@MidemNet: Last.fm Would Rather Stay Single For Now

[By Robert Andrews] Music recommendation and social networking site Last.fm is keeping coy about whether it may become an acquisition target. The site, which lets users receive artist recommendations from each other and from a database of their listening habits, now lists a massive 65 million tracks and has first-round funding from Index Ventures. While it includes the same kind of personalized radio service found at Yahoo’s Launch, Last.fm last year launched several new features including an events system that delivers gig listings as well as song suggestions – additions that could soon bring it on to larger sites’ radars.
But Felix Miller, founder and CEO of the London-based outfit, told me: “We are in the middle of our nicest time. There is no reason why we shouldn’t continue what we’re doing. We’re basically in a growth phase – it’s coming along nicely; I don’t think we want to stop that.

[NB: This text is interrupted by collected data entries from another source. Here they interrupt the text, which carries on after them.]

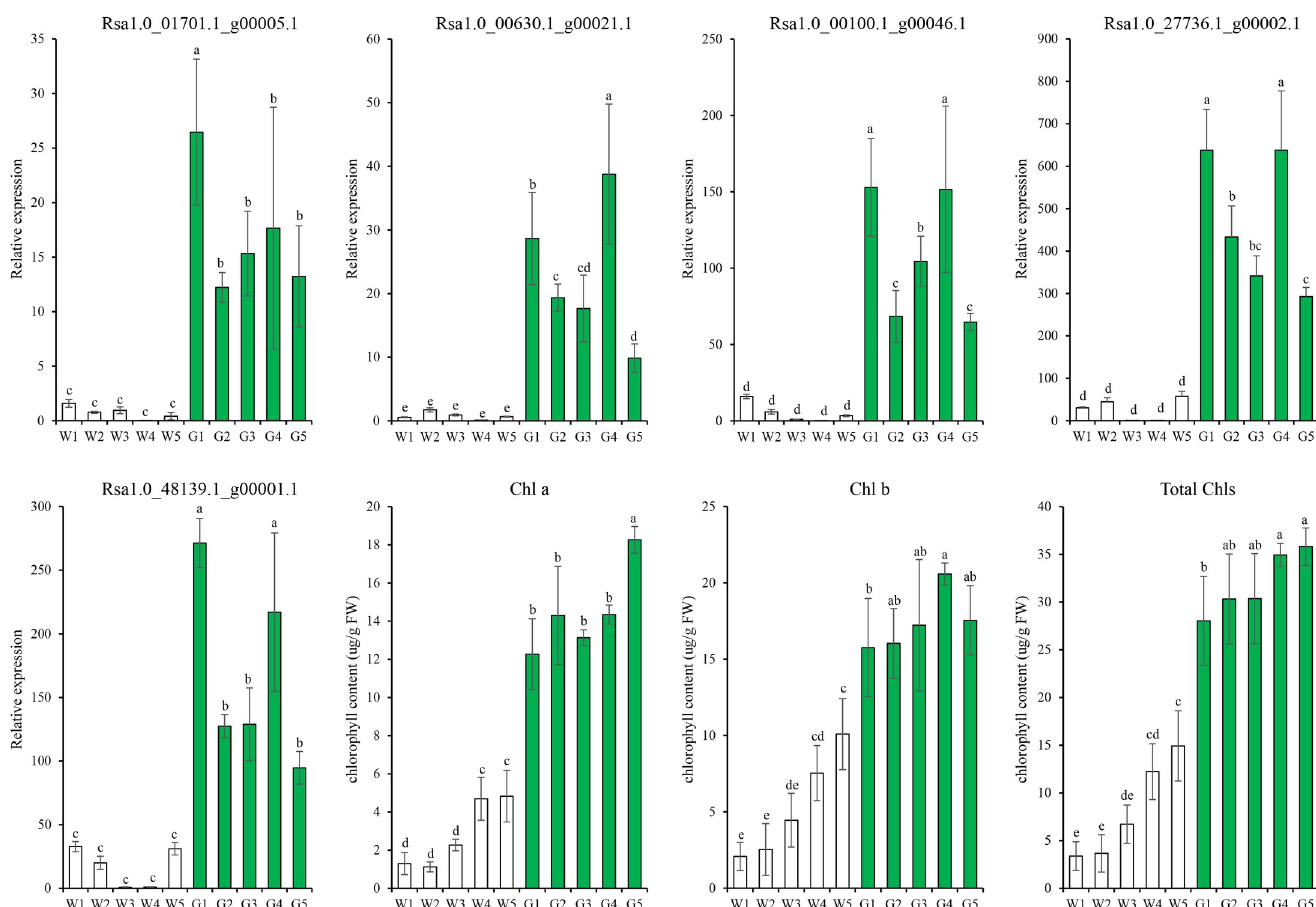
Fig 10. qRT-PCR expression of five candidate genes involved in part Ⅳ of chlorophyll biosynthesis and chlorophyll content in ten radish cultivars. Different letters indicate significant differences at P � 0.05. W1-W5, white-fleshed radish cultivars; G1-G5, green-fleshed radish cultivars.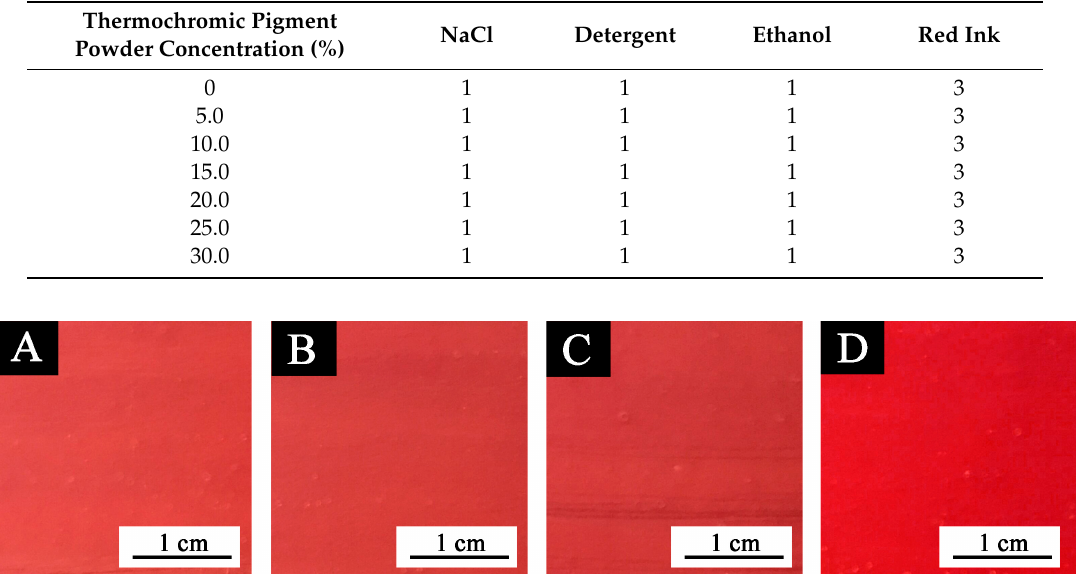
Table 9. The liquid resistance grade of primer film with the different color-changing powder concentration.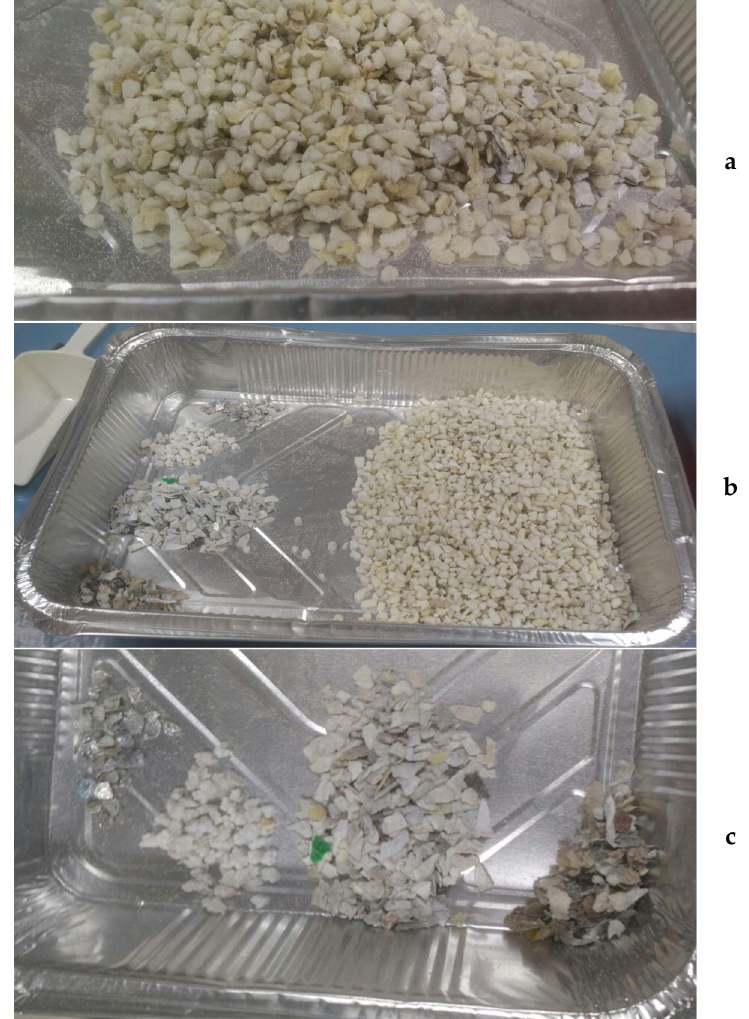
Figure 1 . Appearance of the waste polyurethane (PUF) foam: ( a ) PUF sample collected at the milling unit; ( b ) PUF sample after the removal of impurities; ( c ) impurities separated by type. Table 1. Features of different types of samples used in oil sorption tests.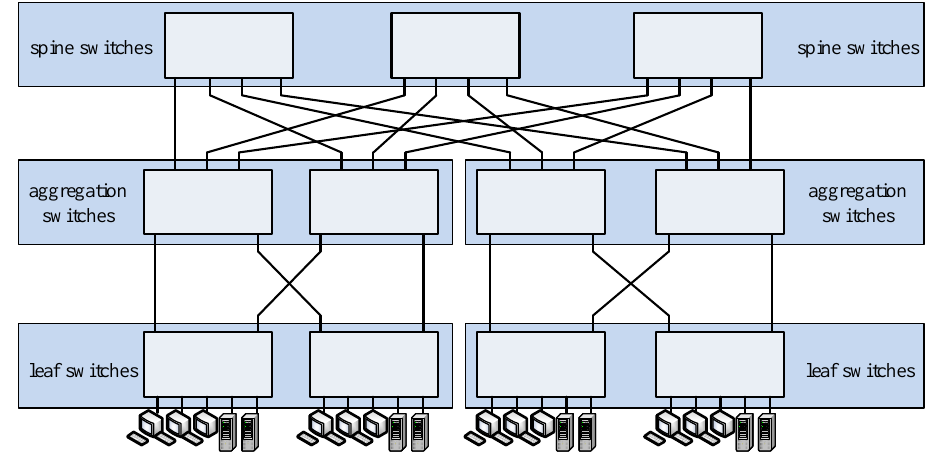
Figure 4. A five-stage Clos topology of a data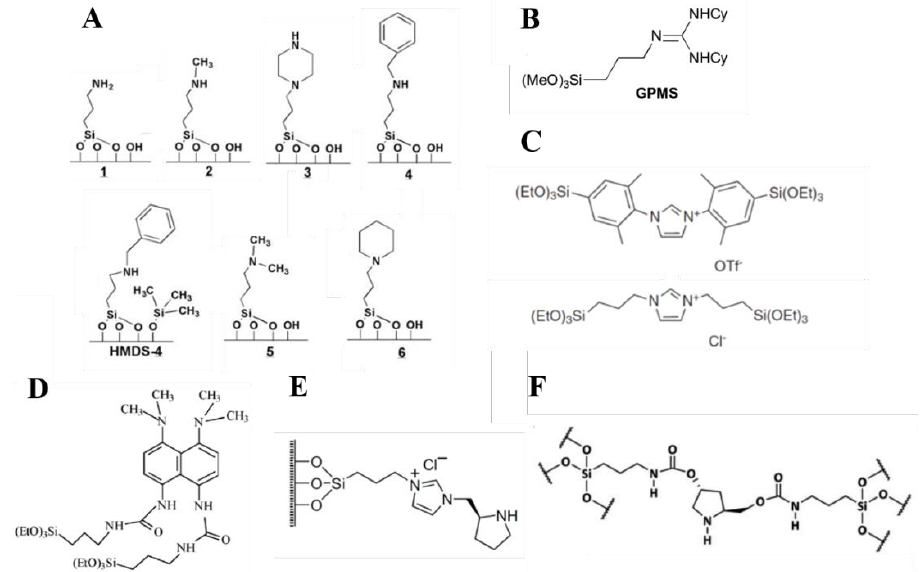
Figure 16. ( A ): Schematic representation of the grafted amines [87]. Reprinted with permission from [87]. Copyright 2010, Elsevier. ( B ): Synthesis of guanidine-based silyl-derivative [93]. Reprinted with permission from [93]. Copyright 2011, Royal Society of Chemistry. ( C ): Imidazolium-based silyl-derivatives [95]. Reprinted with permission from [95]. Copyright 2013, John Wiley and Sons. ( D ): 1,8-bis(dimethylamino)naphthalene (DMAN)-based silyl-derivative. Reprinted with permission from [96]. Copyright 2011, Royal Society of Chemistry. ( E ): Silica-supported pyrrolidine-based chiral ionic liquid [97]. Reprinted with permission from [97]. Copyright 2008, Elsevier. ( F ): Silica- functionalized pyrrolidine-based chiral hybrid catalyst. Reprinted with permission from [98]. Copy- right 2018, Royal Society of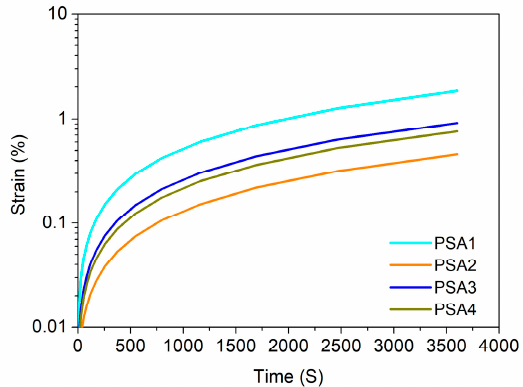
Figure 9. Creep curves of four WPU-PSAs at 25 °C under stress of 1 Pa.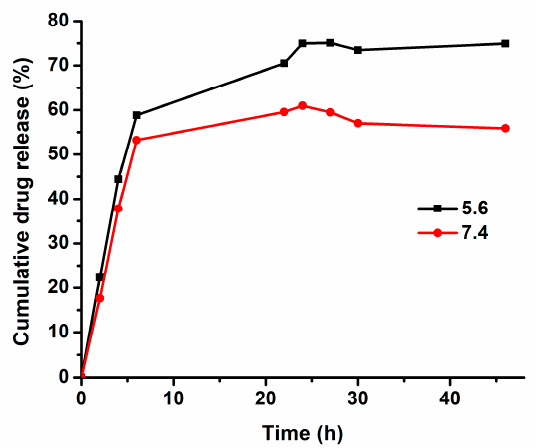
Figure 2. In vitro cumulative release of TPT from polyethylene glycolated niosomes (PEGNIO)/TPT/tLyp-1 at pH 7.4 and 5.6.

If anybody is interested in the product, that’s obviously a discussion we are having – but, at the moment, we are just enjoying our lives. If you take venture funding, you have to be acquisitionable - I can’t be sitting here saying we will never be acquired. We either go public or be acquired – or we pay back our funders!”
Wired editor and Long Tail author Chris Anderson is clearly a fan of the site: he suggested to MidemNet delegates that major record companies should start “working” recommendation engines like Last.fm and Pandora to market artists.